• **Text segment**
===============

This definition of marriage is one of foundational challenges that society faces today. A minority is actively and avidly working to erase history’s virtues and bastions. One of them is traditional marriage. Of course, traditional marriage is strongly upheld within the faith community. Ordained thousands of years ago, the virtue of traditional marriage has proven its value. Sadly, the assault today on traditional marriage is accompanied by efforts to remove it from its past faith history, and repaint it within the context of a purely secularist and evolutionary-modelled society.
Another example of this might help. We no longer count the years as from AD, a Latin term meaning “Year of our Lord” (a reference to Christ’s birth), in recent times having subtly changed AD for CE (meaning “Common Era”). Why the change? Perhaps there is an assault on faith history! Another example: Today we call babies in utero as “foetuses or embryos” which seem to be an additional attempt to further dehumanise them, and thus giving abortion greater legitimacy. Thus, family and faith values seem to have been progressively eroded in more ways than one.
Western society, it seems, is progressively stripping away traditional and historical connections with the past, especially faith-oriented belief, in an overt but sometimes subtle attempt to promote its new, moral-less agenda. Changes to legislation are sometimes slow and subtle, other times vocal and condescending, but either way progressively swaying the morality and opinion of greater numbers of people.
Yet the fact remains that lust and uncontrolled desire is not love. It has no place in marriage. It has no place in relationships. It has no place in society. For some it is an illness; for others it is a deliberate obsession and perversion.
Concerned people of faith, parents and grandparents, need to know with certainty the legacy they’re leaving the next generation. Perhaps it’s time to not only voice genuine concern for the brokenness of society, but be also able to articulate their position and reason as to why a belief in traditional family values and traditional marriage as modelled over thousands of years, is the only way forward.

===============

• **Excerpted data**

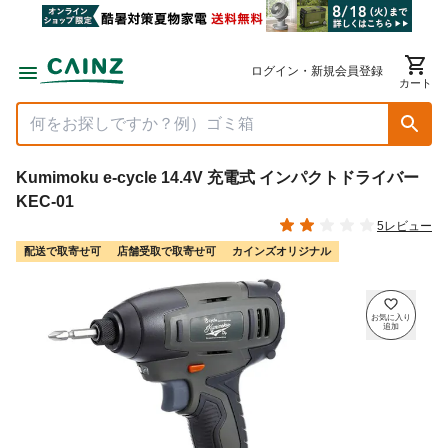
ログイン・新規会員登録
カート
Kumimoku e-cycle 14.4V 充電式 インパクトドライバー
KEC-01
5レビュー
配送で取寄せ可
店舗受取で取寄せ可
カインズオリジナル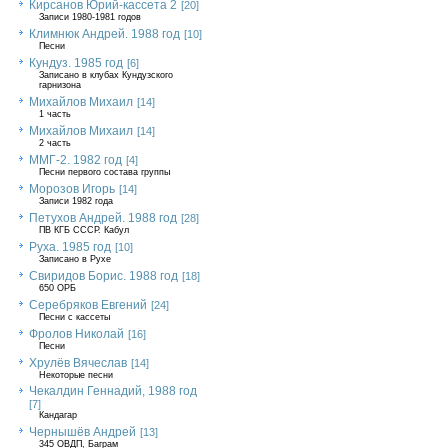
Кирсанов Юрий-кассета 2
[20]
Записи 1980-1981 годов
Климнюк Андрей. 1988 год
[10]
Песни
Кундуз. 1985 год
[6]
Записано в клубах Кундузского
гарнизона
Михайлов Михаил
[14]
1 часть
Михайлов Михаил
[14]
2 часть
ММГ-2. 1982 год
[4]
Песни первого состава группы
Морозов Игорь
[14]
Записи 1982 года
Петухов Андрей. 1988 год
[28]
ПВ КГБ СССР. Кабул
Руха. 1985 год
[10]
Записано в Рухе
Свиридов Борис. 1988 год
[18]
650 ОРБ
Серебряков Евгений
[24]
Песни с кассеты
Фролов Николай
[16]
Песни
Хрулёв Вячеслав
[14]
Некоторые песни
Чекалдин Геннадий, 1988 год
[7]
Кандагар
Чернышёв Андрей
[13]
345 ОВДП, Баграм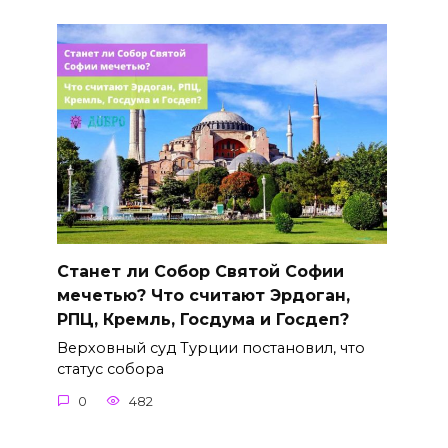
Станет ли Собор Святой Софии
мечетью? Что считают Эрдоган,
РПЦ, Кремль, Госдума и Госдеп?
Верховный суд Турции постановил, что
статус собора
0
482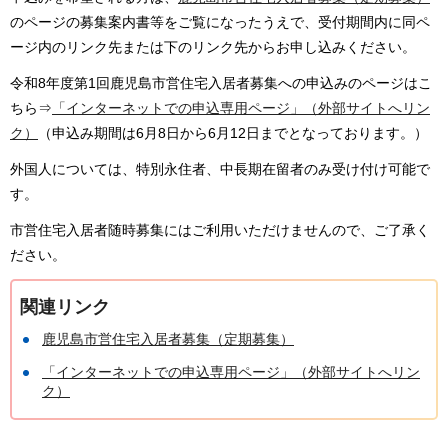
のページの募集案内書等をご覧になったうえで、受付期間内に同ペ
ージ内のリンク先または下のリンク先からお申し込みください。
令和8年度第1回鹿児島市営住宅入居者募集への申込みのページはこ
ちら⇒
「インターネットでの申込専用ページ」（外部サイトへリン
ク）
（申込み期間は6月8日から6月12日までとなっております。）
外国人については、特別永住者、中長期在留者のみ受け付け可能で
す。
市営住宅入居者随時募集にはご利用いただけませんので、ご了承く
ださい。
関連リンク
鹿児島市営住宅入居者募集（定期募集）
「インターネットでの申込専用ページ」（外部サイトへリン
ク）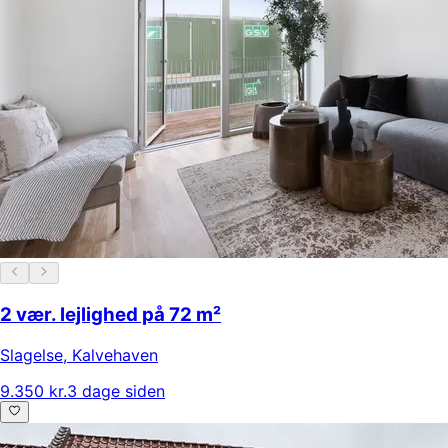
2 vær. lejlighed på 72 m²
Slagelse
,
Kalvehaven
9.350 kr.
3 dage siden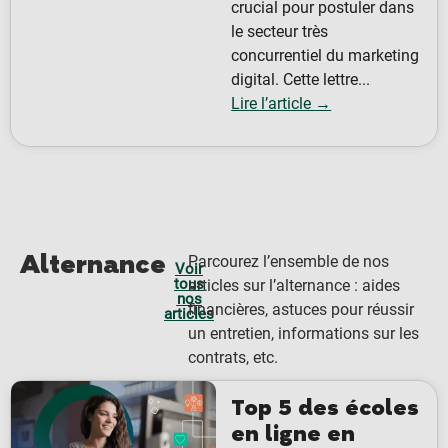
crucial pour postuler dans
le secteur très
concurrentiel du marketing
digital. Cette lettre...
Lire l’article →
Alternance
Parcourez l’ensemble de nos
Voir
tous
articles sur l’alternance : aides
nos
financières, astuces pour réussir
articles
un entretien, informations sur les
contrats, etc.
Top 5 des écoles
en ligne en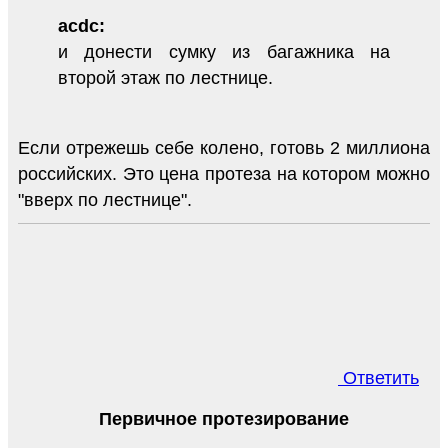
acdc:
и донести сумку из багажника на
второй этаж по лестнице.
Если отрежешь себе колено, готовь 2 миллиона
российских. Это цена протеза на котором можно
"вверх по лестнице".
Ответить
Первичное протезирование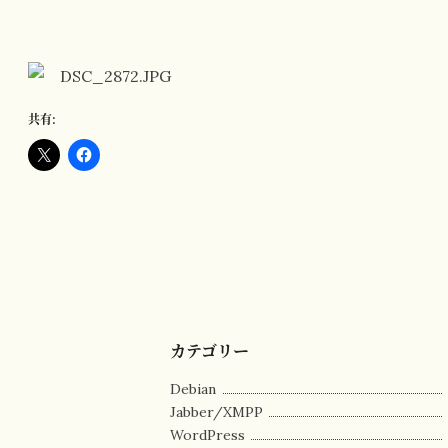
共有:
カテゴリー
Debian
Jabber/XMPP
WordPress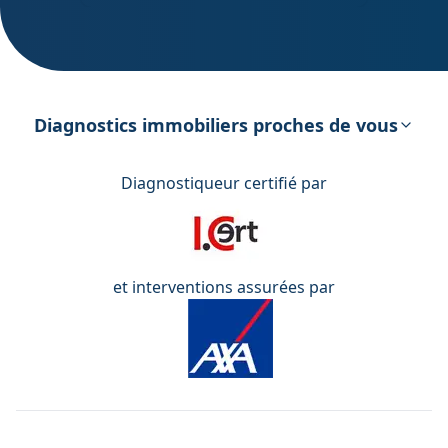
DPE – Diagnostic de Performance
énergétique
Diagnostics immobiliers proches de vous
Diagnostiqueur certifié par
et interventions assurées par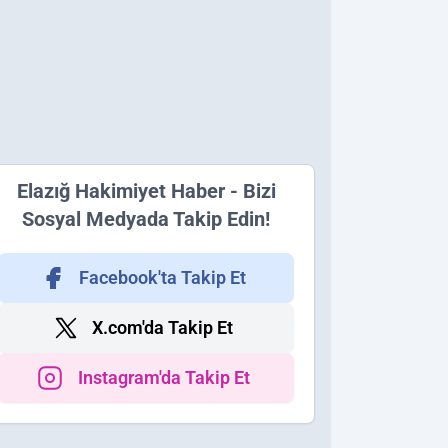
Elazığ Hakimiyet Haber - Bizi
Sosyal Medyada Takip Edin!
Facebook'ta Takip Et
X.com'da Takip Et
Instagram'da Takip Et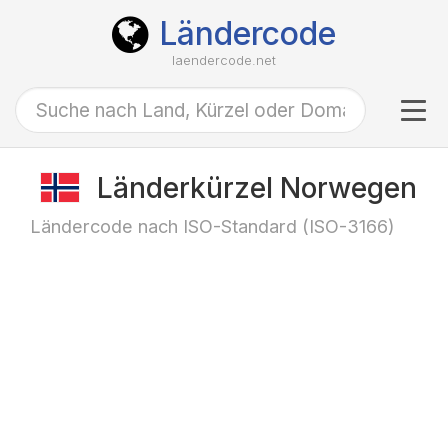
Ländercode
laendercode.net
Tog
navi
Länderkürzel Norwegen
Ländercode nach ISO-Standard (ISO-3166)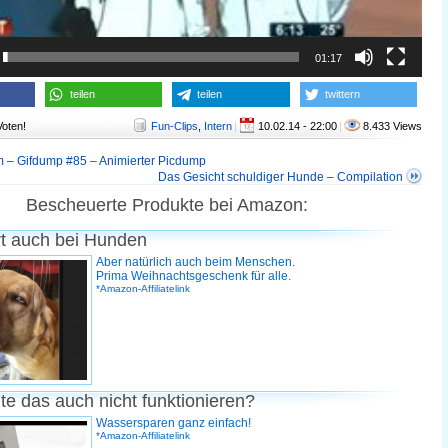
01:17
teilen
teilen
twittern
Voten!
Fun-Clips
,
Intern
|
10.02.14 - 22:00
|
8.433 Views
 – Gifdump #85 – Animierter Picdump
Das Gesicht schuldiger Hunde – Compilation
Bescheuerte Produkte bei Amazon:
rt auch bei Hunden
Aber natürlich auch beim Menschen.
Prima Weihnachtsgeschenk für alle.
*Amazon-Affiliatelink
te das auch nicht funktionieren?
Wassersparen ganz einfach!
*Amazon-Affiliatelink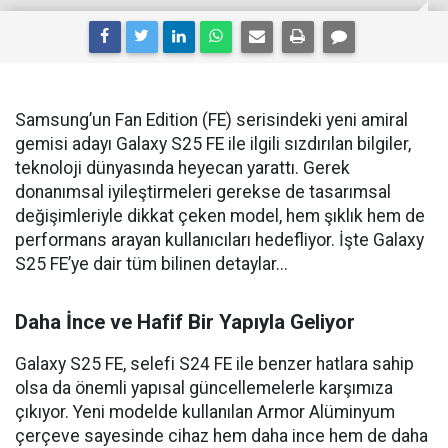
Samsung’un Fan Edition (FE) serisindeki yeni amiral
gemisi adayı Galaxy S25 FE ile ilgili sızdırılan bilgiler,
teknoloji dünyasında heyecan yarattı. Gerek
donanımsal iyileştirmeleri gerekse de tasarımsal
değişimleriyle dikkat çeken model, hem şıklık hem de
performans arayan kullanıcıları hedefliyor. İşte Galaxy
S25 FE’ye dair tüm bilinen detaylar...
Daha İnce ve Hafif Bir Yapıyla Geliyor
Galaxy S25 FE, selefi S24 FE ile benzer hatlara sahip
olsa da önemli yapısal güncellemelerle karşımıza
çıkıyor. Yeni modelde kullanılan Armor Alüminyum
çerçeve sayesinde cihaz hem daha ince hem de daha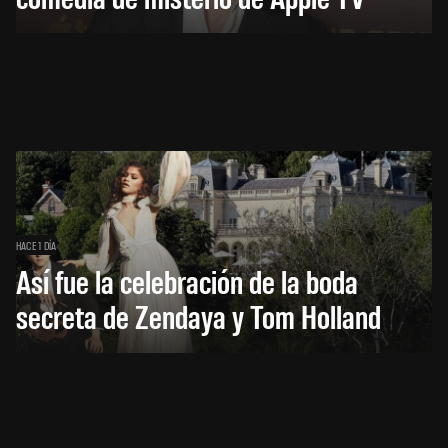
HACE 1 DÍA
Así fue la celebración de la boda
secreta de Zendaya y Tom Holland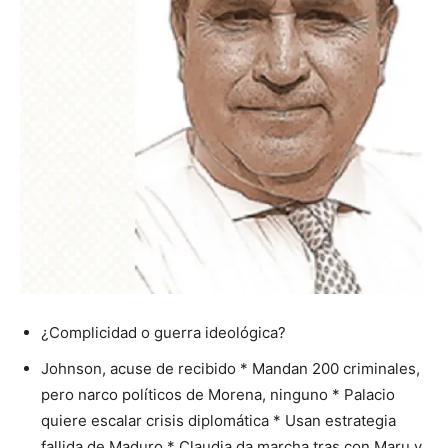
¿Complicidad o guerra ideológica?
Johnson, acuse de recibido * Mandan 200 criminales,
pero narco políticos de Morena, ninguno * Palacio
quiere escalar crisis diplomática * Usan estrategia
fallida de Maduro * Claudia da marcha tras con Maru y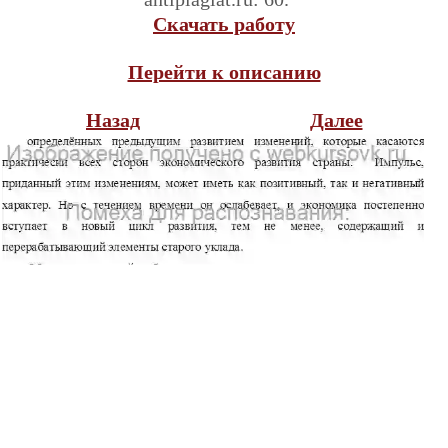
Скачать работу
Перейти к описанию
Назад
Далее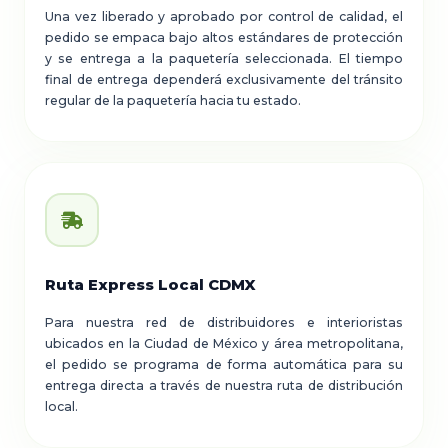
Una vez liberado y aprobado por control de calidad, el
pedido se empaca bajo altos estándares de protección
y se entrega a la paquetería seleccionada. El tiempo
final de entrega dependerá exclusivamente del tránsito
regular de la paquetería hacia tu estado.
Ruta Express Local CDMX
Para nuestra red de distribuidores e interioristas
ubicados en la Ciudad de México y área metropolitana,
el pedido se programa de forma automática para su
entrega directa a través de nuestra ruta de distribución
local.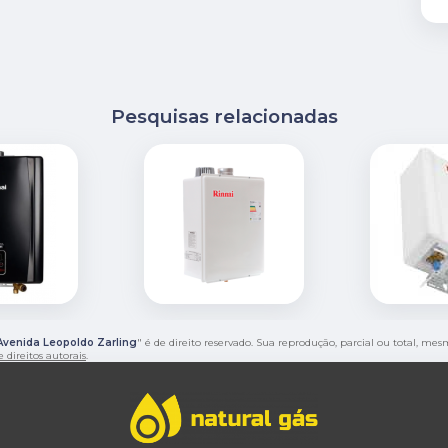
Pesquisas relacionadas
Avenida Leopoldo Zarling
" é de direito reservado. Sua reprodução, parcial ou total, me
e direitos autorais
.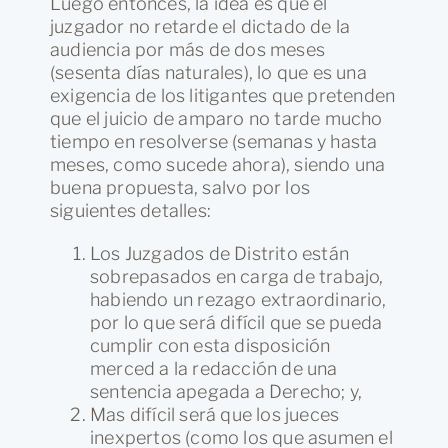
Luego entonces, la idea es que el
juzgador no retarde el dictado de la
audiencia por más de dos meses
(sesenta días naturales), lo que es una
exigencia de los litigantes que pretenden
que el juicio de amparo no tarde mucho
tiempo en resolverse (semanas y hasta
meses, como sucede ahora), siendo una
buena propuesta, salvo por los
siguientes detalles:
Los Juzgados de Distrito están
sobrepasados en carga de trabajo,
habiendo un rezago extraordinario,
por lo que será difícil que se pueda
cumplir con esta disposición
merced a la redacción de una
sentencia apegada a Derecho; y,
Mas difícil será que los jueces
inexpertos (como los que asumen el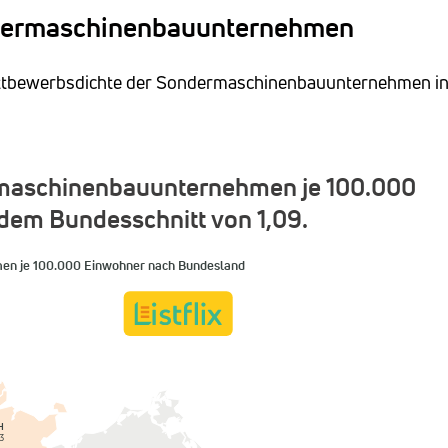
ndermaschinenbauunternehmen
 Wettbewerbsdichte der Sondermaschinenbauunternehmen i
aschinenbauunternehmen je 100.000
 dem Bundesschnitt von 1,09.
n je 100.000 Einwohner nach Bundesland
H
3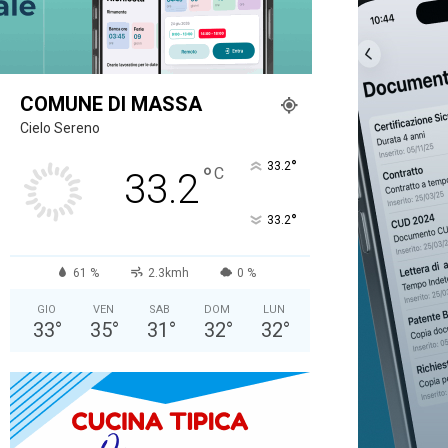
COMUNE DI MASSA
Cielo Sereno
°
33.2
°
C
33.2
°
33.2
61 %
2.3kmh
0 %
GIO
VEN
SAB
DOM
LUN
33
°
35
°
31
°
32
°
32
°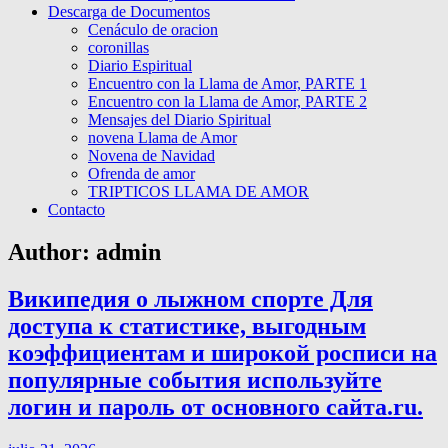
Descarga de Documentos
Cenáculo de oracion
coronillas
Diario Espiritual
Encuentro con la Llama de Amor, PARTE 1
Encuentro con la Llama de Amor, PARTE 2
Mensajes del Diario Spiritual
novena Llama de Amor
Novena de Navidad
Ofrenda de amor
TRIPTICOS LLAMA DE AMOR
Contacto
Author:
admin
Википедия о лыжном спорте Для
доступа к статистике, выгодным
коэффициентам и широкой росписи на
популярные события используйте
логин и пароль от основного сайта.ru.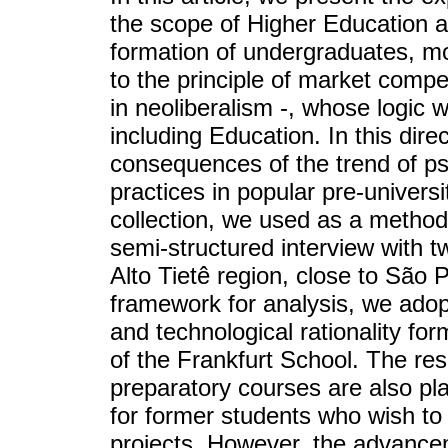
the scope of Higher Education 
formation of undergraduates, mo
to the principle of market compet
in neoliberalism -, whose logic w
including Education. In this dire
consequences of the trend of ps
practices in popular pre-univers
collection, we used as a method
semi-structured interview with t
Alto Tietê region, close to São P
framework for analysis, we ado
and technological rationality for
of the Frankfurt School. The res
preparatory courses are also pla
for former students who wish to 
projects. However, the advance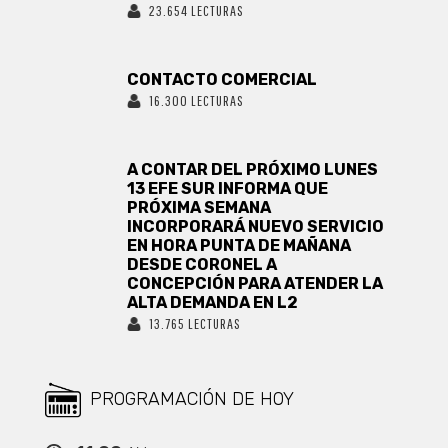
23.654 LECTURAS
CONTACTO COMERCIAL
16.300 LECTURAS
A CONTAR DEL PRÓXIMO LUNES
13 EFE SUR INFORMA QUE
PRÓXIMA SEMANA
INCORPORARÁ NUEVO SERVICIO
EN HORA PUNTA DE MAÑANA
DESDE CORONEL A
CONCEPCIÓN PARA ATENDER LA
ALTA DEMANDA EN L2
13.765 LECTURAS
PROGRAMACIÓN DE HOY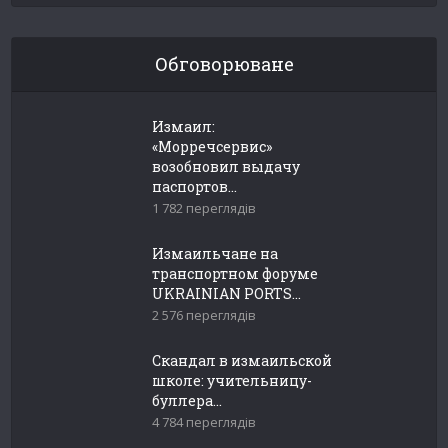
Обговорюване
Измаил:
«Морречсервис»
возобновил выдачу
паспортов...
1 782 переглядів
Измаильчане на
транспортном форуме
UKRAINIAN PORTS...
2 576 переглядів
Скандал в измаильской
школе: учительницу-
буллера...
4 784 переглядів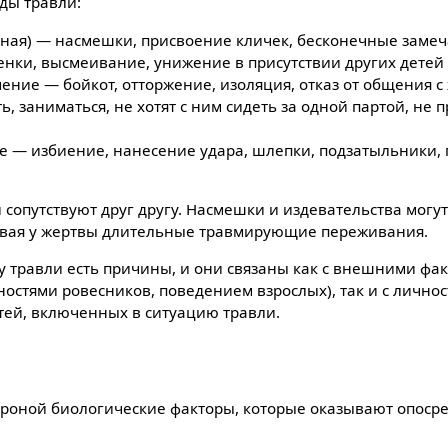
ды травли:
сная) — насмешки, присвоение кличек, бесконечные замеч
нки, высмеивание, унижение в присутствии других детей и
ние — бойкот, отторжение, изоляция, отказ от общения с
ь, заниматься, не хотят с ним сидеть за одной партой, не
е — избиение, нанесение удара, шлепки, подзатыльники,
сопутствуют друг другу. Насмешки и издевательства могу
ывая у жертвы длительные травмирующие переживания.
 у травли есть причины, и они связаны как с внешними фа
ностями ровесников, поведением взрослых), так и с лично
тей, включенных в ситуацию травли.
ороной биологические факторы, которые оказывают опоср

===============

• **Set of tasks**
1. In the passage on traditional marriage, what does the Latin term AD mean?
2. Reproduce part of the passage on traditional marriage word for word, beginning at the words "Concerned people of" and stopping after the words "only way forward.".

• **Solutions for each task**
1. "Year of our Lord"

2.
Concerned people of faith, parents and grandparents, need to know with certainty the legacy they’re leaving the next generation. Perhaps it’s time to not only voice genuine concern for the brokenness of society, but be also able to articulate their position and reason as to why a belief in traditional family values and traditional marriage as modelled over thousands of years, is the only way forward.